**TASK DETAILS**
Return the lines of every record below unchanged.

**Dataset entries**
•••

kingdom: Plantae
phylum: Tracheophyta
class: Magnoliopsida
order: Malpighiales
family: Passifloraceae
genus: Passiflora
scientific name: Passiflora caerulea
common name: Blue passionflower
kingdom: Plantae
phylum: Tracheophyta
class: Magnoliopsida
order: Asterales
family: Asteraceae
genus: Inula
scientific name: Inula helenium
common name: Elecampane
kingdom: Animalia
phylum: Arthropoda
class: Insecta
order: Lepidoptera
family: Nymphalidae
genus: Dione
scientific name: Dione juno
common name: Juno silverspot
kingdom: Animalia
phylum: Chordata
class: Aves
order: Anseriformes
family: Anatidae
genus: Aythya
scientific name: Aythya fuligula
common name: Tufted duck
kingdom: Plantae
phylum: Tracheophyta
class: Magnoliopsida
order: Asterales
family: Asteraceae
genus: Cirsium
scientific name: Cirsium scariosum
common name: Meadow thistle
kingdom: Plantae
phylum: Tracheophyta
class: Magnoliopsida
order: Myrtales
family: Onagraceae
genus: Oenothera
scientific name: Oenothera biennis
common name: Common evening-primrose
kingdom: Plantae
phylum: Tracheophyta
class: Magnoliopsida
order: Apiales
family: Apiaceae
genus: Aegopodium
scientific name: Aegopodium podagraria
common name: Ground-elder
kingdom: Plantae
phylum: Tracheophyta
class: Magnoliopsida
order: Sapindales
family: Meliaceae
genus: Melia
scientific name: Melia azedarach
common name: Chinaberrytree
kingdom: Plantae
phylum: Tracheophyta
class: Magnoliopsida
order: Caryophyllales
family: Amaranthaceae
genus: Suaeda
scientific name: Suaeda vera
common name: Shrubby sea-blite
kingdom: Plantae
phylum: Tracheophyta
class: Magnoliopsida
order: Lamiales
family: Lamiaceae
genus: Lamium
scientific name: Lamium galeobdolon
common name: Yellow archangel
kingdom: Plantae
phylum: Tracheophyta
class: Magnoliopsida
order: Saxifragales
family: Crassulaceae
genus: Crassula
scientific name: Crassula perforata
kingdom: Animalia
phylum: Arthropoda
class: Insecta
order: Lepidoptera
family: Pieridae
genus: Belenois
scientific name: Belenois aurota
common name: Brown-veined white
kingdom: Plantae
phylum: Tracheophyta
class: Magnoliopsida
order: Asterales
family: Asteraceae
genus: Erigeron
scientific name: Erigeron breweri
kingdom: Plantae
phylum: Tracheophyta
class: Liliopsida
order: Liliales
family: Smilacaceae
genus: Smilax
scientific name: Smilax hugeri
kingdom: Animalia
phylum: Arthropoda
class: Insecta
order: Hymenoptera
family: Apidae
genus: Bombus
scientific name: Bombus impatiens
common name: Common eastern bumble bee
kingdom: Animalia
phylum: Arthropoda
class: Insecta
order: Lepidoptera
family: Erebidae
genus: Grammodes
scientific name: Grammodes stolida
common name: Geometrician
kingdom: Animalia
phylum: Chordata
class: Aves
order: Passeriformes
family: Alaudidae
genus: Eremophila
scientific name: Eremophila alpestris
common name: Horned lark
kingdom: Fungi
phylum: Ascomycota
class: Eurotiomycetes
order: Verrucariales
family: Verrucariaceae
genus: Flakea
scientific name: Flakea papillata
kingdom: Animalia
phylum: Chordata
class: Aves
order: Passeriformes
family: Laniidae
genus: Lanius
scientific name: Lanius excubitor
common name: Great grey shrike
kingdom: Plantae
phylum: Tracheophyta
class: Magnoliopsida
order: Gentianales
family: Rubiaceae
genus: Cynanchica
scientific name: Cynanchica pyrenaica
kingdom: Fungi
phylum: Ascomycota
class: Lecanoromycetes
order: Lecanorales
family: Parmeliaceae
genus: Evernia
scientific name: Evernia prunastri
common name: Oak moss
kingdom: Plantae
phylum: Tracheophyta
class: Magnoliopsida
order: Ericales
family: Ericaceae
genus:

•••

**SOLVED EXERCISE**
kingdom: Plantae
phylum: Tracheophyta
class: Magnoliopsida
order: Malpighiales
family: Passifloraceae
genus: Passiflora
scientific name: Passiflora caerulea
common name: Blue passionflower
kingdom: Plantae
phylum: Tracheophyta
class: Magnoliopsida
order: Asterales
family: Asteraceae
genus: Inula
scientific name: Inula helenium
common name: Elecampane
kingdom: Animalia
phylum: Arthropoda
class: Insecta
order: Lepidoptera
family: Nymphalidae
genus: Dione
scientific name: Dione juno
common name: Juno silverspot
kingdom: Animalia
phylum: Chordata
class: Aves
order: Anseriformes
family: Anatidae
genus: Aythya
scientific name: Aythya fuligula
common name: Tufted duck
kingdom: Plantae
phylum: Tracheophyta
class: Magnoliopsida
order: Asterales
family: Asteraceae
genus: Cirsium
scientific name: Cirsium scariosum
common name: Meadow thistle
kingdom: Plantae
phylum: Tracheophyta
class: Magnoliopsida
order: Myrtales
family: Onagraceae
genus: Oenothera
scientific name: Oenothera biennis
common name: Common evening-primrose
kingdom: Plantae
phylum: Tracheophyta
class: Magnoliopsida
order: Apiales
family: Apiaceae
genus: Aegopodium
scientific name: Aegopodium podagraria
common name: Ground-elder
kingdom: Plantae
phylum: Tracheophyta
class: Magnoliopsida
order: Sapindales
family: Meliaceae
genus: Melia
scientific name: Melia azedarach
common name: Chinaberrytree
kingdom: Plantae
phylum: Tracheophyta
class: Magnoliopsida
order: Caryophyllales
family: Amaranthaceae
genus: Suaeda
scientific name: Suaeda vera
common name: Shrubby sea-blite
kingdom: Plantae
phylum: Tracheophyta
class: Magnoliopsida
order: Lamiales
family: Lamiaceae
genus: Lamium
scientific name: Lamium galeobdolon
common name: Yellow archangel
kingdom: Plantae
phylum: Tracheophyta
class: Magnoliopsida
order: Saxifragales
family: Crassulaceae
genus: Crassula
scientific name: Crassula perforata
kingdom: Animalia
phylum: Arthropoda
class: Insecta
order: Lepidoptera
family: Pieridae
genus: Belenois
scientific name: Belenois aurota
common name: Brown-veined white
kingdom: Plantae
phylum: Tracheophyta
class: Magnoliopsida
order: Asterales
family: Asteraceae
genus: Erigeron
scientific name: Erigeron breweri
kingdom: Plantae
phylum: Tracheophyta
class: Liliopsida
order: Liliales
family: Smilacaceae
genus: Smilax
scientific name: Smilax hugeri
kingdom: Animalia
phylum: Arthropoda
class: Insecta
order: Hymenoptera
family: Apidae
genus: Bombus
scientific name: Bombus impatiens
common name: Common eastern bumble bee
kingdom: Animalia
phylum: Arthropoda
class: Insecta
order: Lepidoptera
family: Erebidae
genus: Grammodes
scientific name: Grammodes stolida
common name: Geometrician
kingdom: Animalia
phylum: Chordata
class: Aves
order: Passeriformes
family: Alaudidae
genus: Eremophila
scientific name: Eremophila alpestris
common name: Horned lark
kingdom: Fungi
phylum: Ascomycota
class: Eurotiomycetes
order: Verrucariales
family: Verrucariaceae
genus: Flakea
scientific name: Flakea papillata
kingdom: Animalia
phylum: Chordata
class: Aves
order: Passeriformes
family: Laniidae
genus: Lanius
scientific name: Lanius excubitor
common name: Great grey shrike
kingdom: Plantae
phylum: Tracheophyta
class: Magnoliopsida
order: Gentianales
family: Rubiaceae
genus: Cynanchica
scientific name: Cynanchica pyrenaica
kingdom: Fungi
phylum: Ascomycota
class: Lecanoromycetes
order: Lecanorales
family: Parmeliaceae
genus: Evernia
scientific name: Evernia prunastri
common name: Oak moss
kingdom: Plantae
phylum: Tracheophyta
class: Magnoliopsida
order: Ericales
family: Ericaceae
genus:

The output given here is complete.